The Woman in Cabin 10

She led the way into the paisley-carpeted entrance to her maisonette, which was small and dark and grimly overheated, but right now felt like a sanctuary.

“Sit down, sit down.” She pointed to a red plush sofa and then went creakily to her knees and began to fiddle with the gas fire. The gas popped and flared, and I felt the heat rise a degree as she got painfully to her feet again. “I’ll make you some hot tea.”

“I’m fine, honestly, Mrs. Johnson. Do you think—”

But she was shaking her head sternly.

“There’s nothin’ to beat hot sweet tea when you’ve had a shock.”

So I sat, my shaky hands clasped around my knees, while she rattled around in the tiny kitchen and then came back with two mugs on a tray. I reached out for the closest and took a sip, wincing at the heat against the cut on my hand. It was so sweet I could barely taste the dissolving blood in my mouth, which I supposed was a blessing.

Mrs. Johnson didn’t drink but just watched me, her forehead wrinkled in distress.

“Did he . . .” Her voice faltered. “Did he hurt you?”

I knew what she meant. I shook my head, but I took another scalding sip before I could trust myself to speak.

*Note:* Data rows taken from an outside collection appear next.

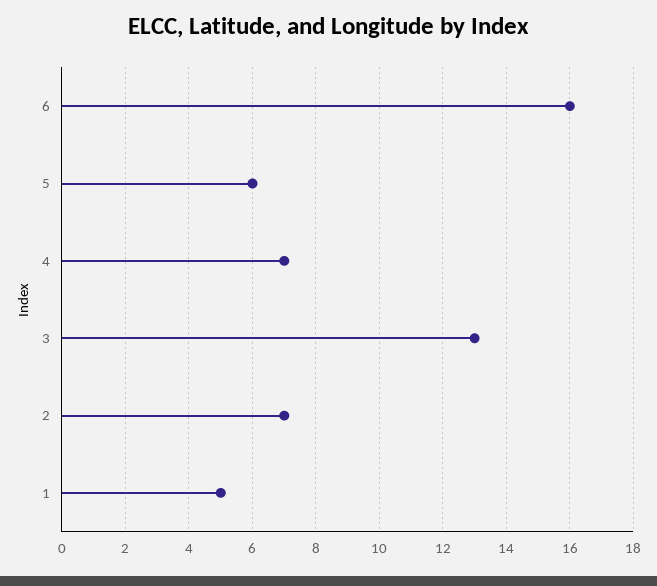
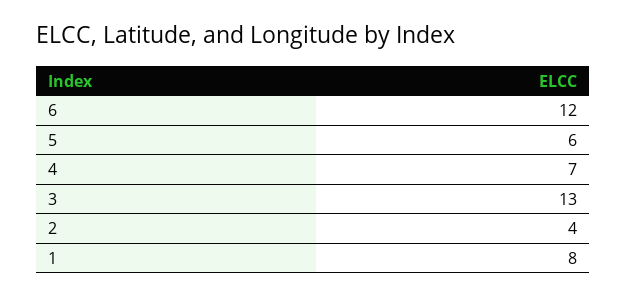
  {
-   "6": 16,
+   "6": 12,
    "5": 6,
    "4": 7,
    "3": 13,
-   "2": 7,
+   "2": 4,
-   "1": 5
+   "1": 8
  }

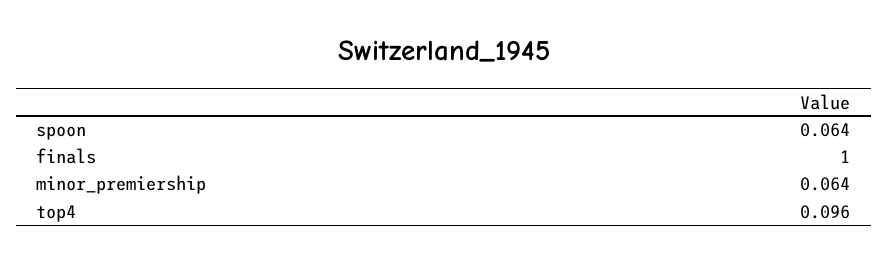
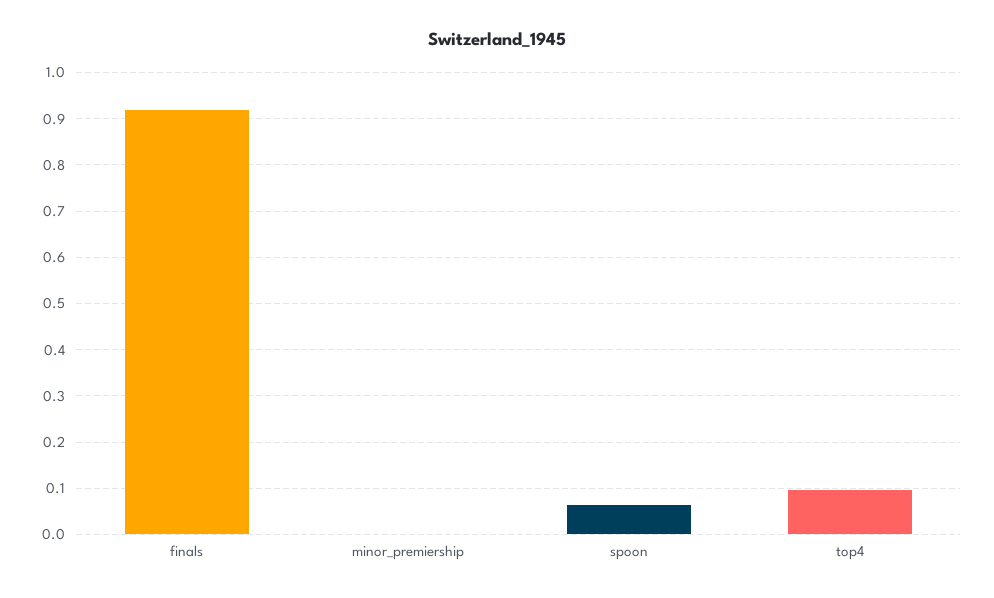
  {
    "spoon": 0.064,
-   "finals": 1,
+   "finals": 0.92,
-   "minor_premiership": 0.064,
+   "minor_premiership": 0,
    "top4": 0.096
  }

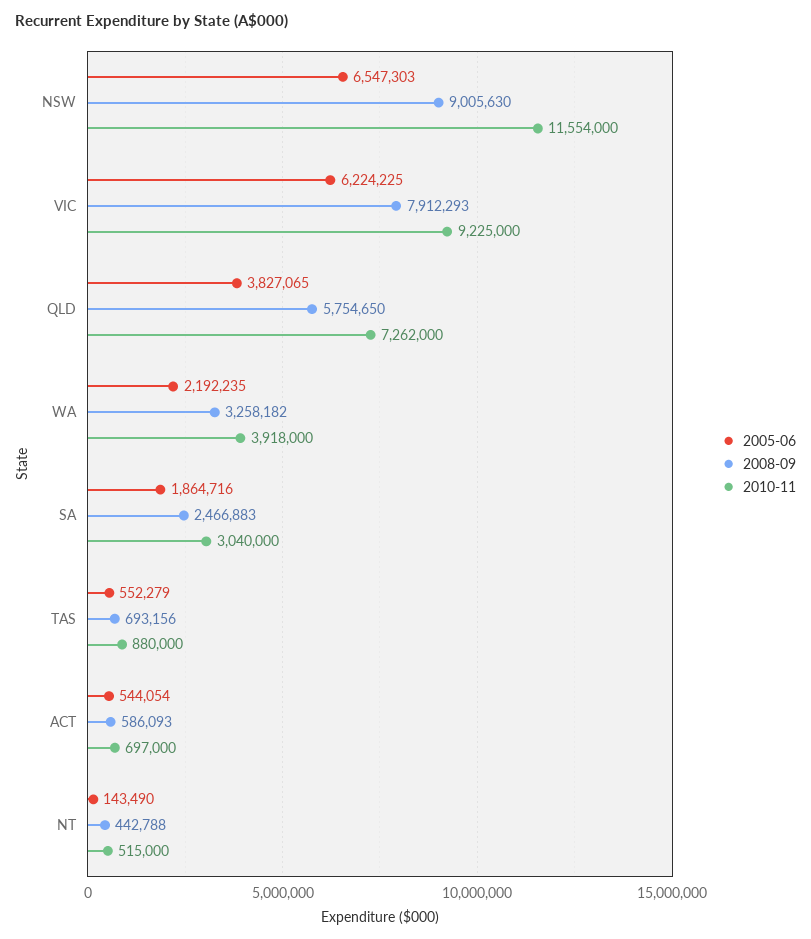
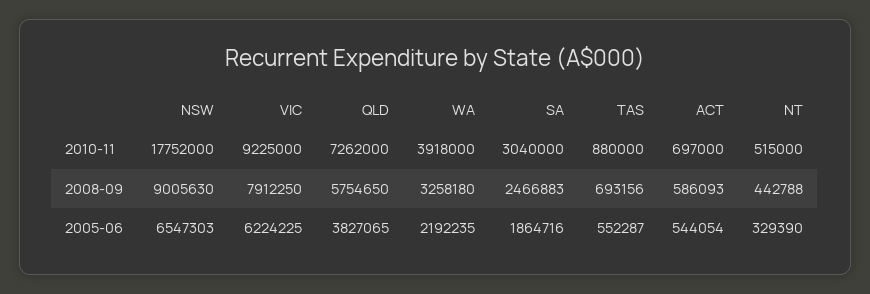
  {
    "2005-06": {
      "NSW": 6547303,
      "VIC": 6224225,
      "QLD": 3827065,
      "WA": 2192235,
      "SA": 1864716,
-     "TAS": 552279,
+     "TAS": 552287,
      "ACT": 544054,
-     "NT": 143490
+     "NT": 329390
    },
    "2008-09": {
      "NSW": 9005630,
-     "VIC": 7912293,
+     "VIC": 7912250,
      "QLD": 5754650,
-     "WA": 3258182,
+     "WA": 3258180,
      "SA": 2466883,
      "TAS": 693156,
      "ACT": 586093,
      "NT": 442788
    },
    "2010-11": {
-     "NSW": 11554000,
+     "NSW": 17752000,
      "VIC": 9225000,
      "QLD": 7262000,
      "WA": 3918000,
      "SA": 3040000,
      "TAS": 880000,
      "ACT": 697000,
      "NT": 515000
    }
  }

“No. He didn’t touch me. He slammed a door in my face—that’s the cut on my cheek. And then I cut my hand trying to get out of the bedroom. He’d locked me in.”

I had a jolting flash of myself battering at the lock with a nail file and a pair of scissors. Judah was always teasing about using the proper tools for the job—you know, not undoing a screw with the tip of a dinner knife, or prizing off a bike tire using a garden trowel. Only last weekend he’d laughed at my attempt to fix my showerhead with duct tape, and spent a whole afternoon painstakingly mending it with epoxy resin. He was away in Ukraine and I couldn’t think about him right now. If I did, I’d cry, and if I cried now, I might never stop.

“Oh, you poor love.”

I swallowed.

“Mrs. Johnson, thank you for the tea—but I really came to ask, can I use your phone? He took my mobile, so I’ve got no way of calling the police.”

“Of course, of course. Drink your tea, and then it’s over there.” She indicated a doily-covered side table, with what was probably the last turn-dial phone in London outside an Islington vintage-retro boutique. Obediently I finished my tea and then I picked up the phone. For a moment my finger hovered over the nine, but then I sighed. He was gone. What could they reasonably do now? It was no longer an emergency, after all.

Instead, I dialed 101 for nonemergency response and waited to be put through.

And I sat and thought about the insurance I didn’t have, and the reinforced lock I hadn’t installed, and the mess tonight had become.


I was still thinking about that, hours later, as I watched the emergency locksmith replace the crappy bolt-on latch of my front door with a proper deadlock, and listened to his lecture on home security and the joke that was my back door.

“That panel’s nuffing but MDF, love. It’d take one kick to bash it in. Want me to show you?”

“No,” I said hastily. “No, thanks. I’ll get it fixed. You don’t do doors, do you?”

“Nah, but I got a mate who does. I’ll give you his number before I go. Meantime, you get your hubby to whack a good piece of eighteen-mil plywood over that panel. You don’t want a repeat of last night.”

“No,” I agreed. Understatement of the century.

“Mate in the police says a quarter of all burglaries are repeats. Same guys come back for more.”

“Great,” I said thinly. Just what I needed to hear.

“Eighteen-mil. Want me to write it down for your husband?”

“No, thanks. I’m not married.” And even in spite of my ovaries, I can remember a simple two-digit number.

“Aaaah, right, gotcha. Well, there you go, then,” he said, as if that proved something. “This doorframe ain’t nothing to write home about, neither. You want one of them London bars to reinforce it. Otherwise you can have the best lock in the business, but if they kick it out the frame you’re back in the same place as before. I got one in the van that might fit. Do you know them things I’m talking about?”

“I know what they are,” I said wearily. “A piece of metal that goes over the lock, right?” I suspected he was milking me for all the business he could get, but I didn’t care at this point.

“Tell you what”—he stood up, shoving his chisel in his back pocket—“I’ll do the London bar, and I’ll chuck in a piece of ply over the back door for free. I got a bit in the van about the right size. Chin up, love. He ain’t getting back in this way, at any rate.”

For some reason the words weren’t reassuring.